Google on why Orkut should not export email contacts (10/26/09) - kmavm
http://techcrunch.com/2009/10/26/orkut-slows-hemorraging-to-facebook-by-making-friend-export-tool-nearly-useless/

======
axavier
Relevant quote from Google:

"Mass exportation of email is not standard on most social networks - when a
user friends someone they don’t then expect that person to be easily able to
send that contact information to a third party along with hundreds of other
addresses with just one click"

Lets recap:

1\. Users use data exporter en masse to abandon Orkut.

2\. Google breaks the exporter. Supposedly a bug, coincidentally when people
are actually now using it.

3\. Google changes the exporter so emails are no longer included.

4\. Google says social networks shouldn't be expected to allow mass email
exportation.

5\. 12 months pass

6\. Google breaks the gmail exporter to Facebook. Social networks apparently
are now expected export all e-mails.
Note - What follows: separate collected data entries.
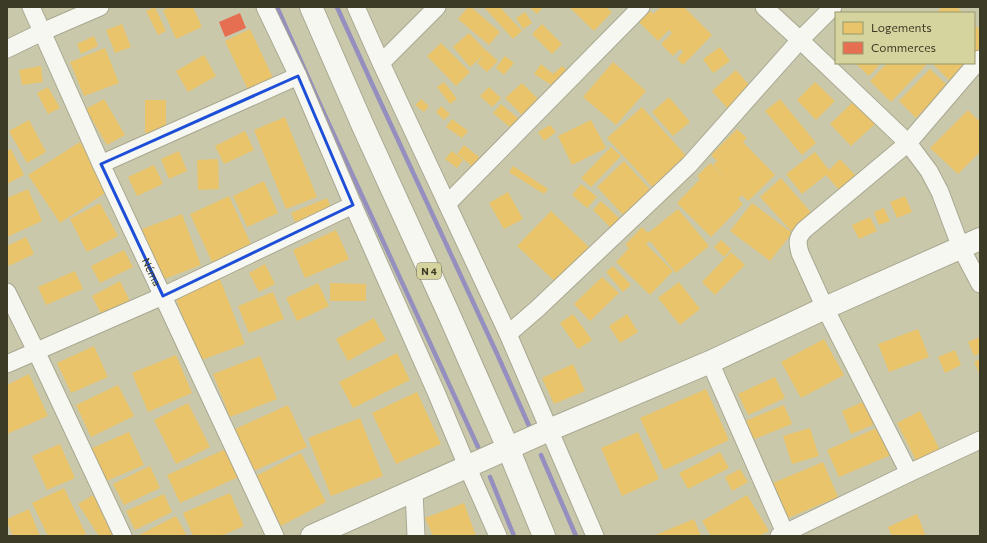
<svg xmlns="http://www.w3.org/2000/svg" width="987" height="543" font-family="Commissioner,sans-serif">
	<style>
		.homes { fill: #e9c46a }
		.shops { fill: #e76f51 }
		.lines { fill: none; stroke-linecap: round; stroke-linejoin: round }
		.stream { stroke: #948fbe; stroke-width: 4.5 }
		.minor-casing { stroke: #a8a790; stroke-width: 19 }
		.major-casing { stroke: #a8a790; stroke-width: 24 }
		.highway-casing { stroke: #a8a790; stroke-width: 24 }
		.minor { stroke: #f7f7f2; stroke-width: 17 }
		.major { stroke: #f7f7f2; stroke-width: 22 }
		.highway { stroke: #f7f7f2; stroke-width: 22 }
		.marked { fill: none; stroke: #1d4ed8; stroke-width: 3; stroke-linejoin: round }
		.labels { text-anchor: middle; stroke-width: 4; stroke-linejoin: round; paint-order: stroke }
		.shield { fill: #d6d49e; stroke: #6a6a4a; stroke-width: 1 }
		.shield-label { font-size: 10px; font-weight: bold; fill: #3c3c26 }
		.street-label { font-size: 11px; fill: #3c3c26; stroke: #d6d49e }
	</style>
	<rect width="100%" height="100%" fill="#c9c8ab"/>
	<!-- homes -->
	<path class="homes" d="M 155,7 L 166,31 L 158,35 L 146,11 Z
		M 170,7 L 193,7 L 202,27 L 176,39 L 163,10 Z
		M 468,7 L 471,7 L 500,32 L 489,45 L 458,19 Z
		M 484,7 L 500,7 L 522,31 L 513,39 Z
		M 529,7 L 543,7 L 537,14 Z
		M 569,7 L 606,7 L 612,12 L 594,31 Z
		M 661,7 L 684,7 L 712,35 L 683,65 L 677,59 L 683,52 L 680,49 L 673,56 L 661,44 L 672,33 L 669,30 L 658,41 L 639,22 L 650,11 L 653,14 Z
		M 942,7 L 957,7 L 963,13 L 936,13 Z
		M 525,12 L 532,23 L 523,29 L 516,18 Z
		M 122,24 L 131,47 L 115,53 L 106,30 Z
		M 542,24 L 562,44 L 552,54 L 532,34 Z
		M 974,24 L 980,30 L 980,55 L 974,61 Z
		M 250,29 L 275,82 L 250,94 L 225,41 Z
		M 469,33 L 487,52 L 470,67 L 453,47 Z
		M 94,36 L 98,46 L 81,54 L 77,44 Z
		M 441,43 L 470,72 L 456,86 L 427,56 Z
		M 720,47 L 730,61 L 713,73 L 703,59 Z
		M 105,48 L 119,83 L 84,96 L 70,62 Z
		M 487,51 L 498,61 L 487,72 L 477,63 Z
		M 204,55 L 216,76 L 188,92 L 176,71 Z
		M 505,56 L 514,63 L 504,75 L 496,68 Z
		M 613,62 L 646,91 L 616,125 L 583,97 Z
		M 855,63 L 881,63 L 869,76 Z
		M 887,63 L 928,63 L 891,102 L 870,81 Z
		M 932,63 L 972,63 L 952,83 Z
		M 541,64 L 553,74 L 562,66 L 570,73 L 556,88 L 534,74 Z
		M 41,66 L 43,82 L 22,85 L 19,70 Z
		M 930,69 L 948,86 L 916,118 L 899,101 Z
		M 736,70 L 754,91 L 730,111 L 712,91 Z
		M 444,82 L 457,99 L 450,104 L 437,87 Z
		M 815,82 L 835,101 L 816,120 L 797,100 Z
		M 522,83 L 543,104 L 527,120 L 505,98 Z
		M 48,87 L 60,108 L 48,114 L 37,93 Z
		M 489,87 L 501,98 L 492,107 L 480,96 Z
		M 669,97 L 690,122 L 673,136 L 652,112 Z
		M 104,99 L 125,135 L 107,145 L 86,109 Z
		M 421,99 L 429,106 L 424,112 L 415,105 Z
		M 780,99 L 816,143 L 802,155 L 765,111 Z
		M 145,100 L 166,100 L 166,133 L 145,133 Z
		M 853,102 L 875,124 L 851,146 L 830,124 Z
		M 501,104 L 519,119 L 511,128 L 493,113 Z
		M 441,106 L 450,114 L 444,120 L 436,112 Z
		M 642,107 L 689,159 L 655,190 L 607,138 Z
		M 968,110 L 980,122 L 980,152 L 958,174 L 930,148 Z
		M 285,117 L 317,197 L 286,209 L 254,130 Z
		M 452,119 L 468,131 L 462,138 L 446,127 Z
		M 29,120 L 46,152 L 27,163 L 9,131 Z
		M 591,120 L 606,148 L 572,165 L 558,136 Z
		M 550,125 L 556,132 L 544,141 L 538,132 Z
		M 737,129 L 747,138 L 743,142 L 775,175 L 748,201 L 742,195 L 738,199 L 743,204 L 711,237 L 677,203 L 700,179 L 697,176 L 710,163 L 730,182 L 713,165 L 717,161 L 711,155 Z
		M 245,131 L 254,150 L 224,164 L 215,146 Z
		M 80,142 L 111,189 L 60,223 L 28,175 Z
		M 464,145 L 480,158 L 473,167 L 457,154 Z
		M 611,147 L 621,156 L 591,187 L 581,178 Z
		M 11,149 L 24,175 L 7,184 L 7,151 Z
		M 179,151 L 187,171 L 169,179 L 161,159 Z
		M 452,151 L 463,160 L 457,168 L 445,159 Z
		M 815,152 L 829,170 L 840,159 L 856,176 L 840,191 L 826,175 L 802,194 L 786,174 Z
		M 218,159 L 219,189 L 198,190 L 197,160 Z
		M 624,161 L 655,195 L 628,220 L 597,187 Z
		M 154,165 L 163,184 L 137,196 L 128,177 Z
		M 513,166 L 548,189 L 544,194 L 509,172 Z
		M 781,178 L 814,216 L 794,234 L 760,197 Z
		M 264,181 L 278,213 L 247,227 L 233,196 Z
		M 581,184 L 597,197 L 587,208 L 572,195 Z
		M 28,189 L 42,221 L 7,237 L 7,198 Z
		M 508,192 L 523,219 L 504,229 L 489,203 Z
		M 229,196 L 251,244 L 212,262 L 190,214 Z
		M 905,196 L 912,212 L 897,218 L 890,202 Z
		M 327,198 L 333,213 L 298,228 L 291,213 Z
		M 601,201 L 623,222 L 614,231 L 593,210 Z
		M 100,203 L 118,236 L 87,252 L 70,219 Z
		M 752,203 L 792,233 L 770,261 L 730,231 Z
		M 884,208 L 890,221 L 879,225 L 874,212 Z
		M 678,209 L 709,246 L 676,273 L 650,241 L 646,244 L 673,271 L 650,295 L 616,262 L 629,248 L 625,245 L 642,227 L 648,233 Z
		M 551,211 L 591,249 L 558,284 L 517,246 Z
		M 182,214 L 201,265 L 162,280 L 142,229 Z
		M 870,217 L 877,231 L 859,239 L 852,225 Z
		M 336,230 L 349,259 L 305,278 L 293,250 Z
		M 26,237 L 34,254 L 9,266 L 7,261 L 7,246 Z
		M 721,240 L 731,249 L 724,257 L 714,247 Z
		M 124,250 L 133,267 L 100,283 L 91,266 Z
		M 731,252 L 745,265 L 715,295 L 702,282 Z
		M 265,264 L 275,284 L 259,292 L 249,273 Z
		M 613,266 L 631,285 L 623,292 L 606,272 Z
		M 75,271 L 83,289 L 46,305 L 38,287 Z
		M 602,277 L 619,293 L 590,321 L 574,304 Z
		M 220,279 L 245,344 L 199,361 L 175,296 Z
		M 120,281 L 132,305 L 104,320 L 92,296 Z
		M 679,282 L 700,309 L 680,325 L 658,298 Z
		M 318,283 L 329,306 L 297,321 L 286,298 Z
		M 330,283 L 366,284 L 366,301 L 330,301 Z
		M 273,292 L 284,319 L 249,333 L 238,306 Z
		M 573,314 L 592,340 L 578,349 L 560,323 Z
		M 627,314 L 638,332 L 620,343 L 609,326 Z
		M 374,318 L 386,340 L 348,361 L 336,339 Z
		M 918,329 L 929,357 L 889,372 L 878,344 Z
		M 980,337 L 980,353 L 974,356 L 968,342 Z
		M 824,339 L 844,375 L 801,398 L 781,362 Z
		M 94,346 L 108,377 L 71,393 L 57,363 Z
		M 955,350 L 961,365 L 945,373 L 938,357 Z
		M 397,353 L 410,380 L 353,408 L 339,382 Z
		M 176,355 L 192,393 L 148,412 L 132,373 Z
		M 260,356 L 277,399 L 230,417 L 213,374 Z
		M 980,359 L 980,375 L 974,362 Z
		M 573,364 L 585,391 L 554,404 L 542,378 Z
		M 29,374 L 48,416 L 7,434 L 7,385 Z
		M 775,377 L 785,398 L 748,415 L 738,394 Z
		M 118,385 L 134,416 L 91,437 L 76,405 Z
		M 706,389 L 729,440 L 664,470 L 640,418 Z
		M 417,392 L 441,444 L 396,464 L 372,413 Z
		M 865,401 L 875,424 L 851,434 L 842,411 Z
		M 188,403 L 210,447 L 176,464 L 154,420 Z
		M 288,405 L 307,447 L 254,471 L 235,429 Z
		M 784,405 L 792,424 L 752,440 L 745,421 Z
		M 920,411 L 940,450 L 917,462 L 897,423 Z
		M 360,418 L 383,476 L 331,496 L 308,438 Z
		M 881,426 L 893,454 L 839,477 L 827,450 Z
		M 810,428 L 819,456 L 792,464 L 783,436 Z
		M 129,432 L 144,465 L 104,482 L 90,449 Z
		M 638,432 L 659,479 L 622,496 L 601,448 Z
		M 60,444 L 75,478 L 47,490 L 32,456 Z
		M 228,448 L 241,476 L 180,503 L 167,475 Z
		M 720,452 L 729,468 L 688,489 L 679,473 Z
		M 301,453 L 326,502 L 281,526 L 256,476 Z
		M 823,462 L 838,497 L 788,518 L 773,483 Z
		M 150,466 L 160,488 L 124,505 L 113,484 Z
		M 740,469 L 748,482 L 732,491 L 725,477 Z
		M 64,488 L 86,534 L 82,536 L 48,536 L 32,503 Z
		M 230,493 L 244,526 L 221,536 L 193,536 L 183,513 Z
		M 164,494 L 172,512 L 135,530 L 126,511 Z
		M 93,495 L 118,533 L 113,536 L 99,536 L 78,504 Z
		M 747,495 L 769,531 L 759,536 L 711,536 L 702,521 Z
		M 464,503 L 476,536 L 433,536 L 425,518 Z
		M 29,509 L 40,536 L 13,536 L 7,522 L 7,519 Z
		M 917,514 L 926,536 L 892,536 L 888,527 Z
		M 176,516 L 187,536 L 137,536 Z
		M 694,519 L 701,536 L 653,536 Z"/>
	<!-- shops -->
	<path class="shops" d="M 240,13 L 246,28 L 225,37 L 219,22 Z"/>
	<g class="lines">
		<!-- stream -->
		<path class="stream" d="M 277,7 L 322,109 L 478,447
			M 337,7 L 373,86 L 498,356 L 530,428
			M 541,455 L 576,536
			M 490,477 L 514,536"/>
		<defs>
			<g id="minor">
				<path id="s1" d="M 31,7 L 101,164 L 275,536"/>
				<path d="M 265,7 L 298,76 L 353,205 L 436,392 L 467,466 L 498,536"/>
				<path d="M 356,7 L 381,63 L 508,334 L 595,536"/>
				<path d="M 764,7 L 800,40 L 908,143 L 929,171 L 940,192 L 961,248 L 980,284"/>
				<path d="M 7,49 L 42,32 L 100,7"/>
				<path d="M 381,63 L 437,7"/>
				<path d="M 101,164 L 298,76"/>
				<path d="M 447,204 L 641,7"/>
				<path d="M 7,292 L 36,351 L 123,536"/>
				<path d="M 508,334 L 537,309 L 689,165 L 800,40 L 833,7"/>
				<path d="M 710,362 L 785,533"/>
				<path d="M 7,364 L 163,296 L 353,205"/>
				<path d="M 909,473 L 825,308 L 800,253 C 797,242 797,238 804,230 L 908,143 L 980,59"/>
				<path d="M 414,490 L 416,536"/>
				<path d="M 779,536 L 909,473 L 980,440"/>
			</g>
			<path id="major" d="M 312,536 L 549,430 L 710,362 L 825,308 L 980,239"/>
			<path id="highway" d="M 311,7 L 363,126 L 447,310 L 508,448 L 544,536"/>
		</defs>
		<!-- minor casing -->
		<use href="#minor" class="minor-casing"/>
		<!-- major casing -->
		<use href="#major" class="major-casing"/>
		<!-- highway casing -->
		<use href="#highway" class="highway-casing"/>
		<!-- minor -->
		<use href="#minor" class="minor"/>
		<!-- major -->
		<use href="#major" class="major"/>
		<!-- highway -->
		<use href="#highway" class="highway"/>
	</g>
	<!-- marked area -->
	<path class="marked" d="M 298,76 L 353,205 L 163,296 L 101,164 Z"/>
	<g class="labels">
		<!-- shield labels -->
		<rect class="shield" x="417" y="263" width="24" height="16" rx="3"/>
		<g class="shield-label">
			<text x="429" y="275">N 4</text>
		</g>
		<!-- street labels -->
		<g class="street-label">
			<text dy="4" stroke="none"><textPath href="#s1" startOffset="291">Néma</textPath></text>
		</g>
	</g>
	<!-- border -->
	<rect width="987" height="543" fill="none" stroke="#3c3c26" stroke-width="16"/>
	<!-- legend -->
	<rect x="835" y="12" width="140" height="52" fill="#d6d49e" stroke="#98976e"/>
	<rect x="843" y="22" width="20" height="12" fill="#e9c46a" stroke="#98976e"/>
	<text x="871" y="32" font-size="12" fill="#3c3c26">Logements</text>
	<rect x="843" y="42" width="20" height="12" fill="#e76f51" stroke="#98976e"/>
	<text x="871" y="52" font-size="12" fill="#3c3c26">Commerces</text>
</svg>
Press eats it up.

Look, I'm not arguing that email exporting should or shouldn't be allowed. I
don't really want my friends giving my email to Farmville so they get a golden
banana, but it's not the end of the world. What I don't get though, is people
talking about this like Google is some godly force of good, championing the
rights of users against the evil Facebook.

Please. Google is getting scared, and made a calculated business decision to
try and slow down Facebook's growth. The rest of this is BS PR spin and
Techcrunch sensationalism to fan the drama fires.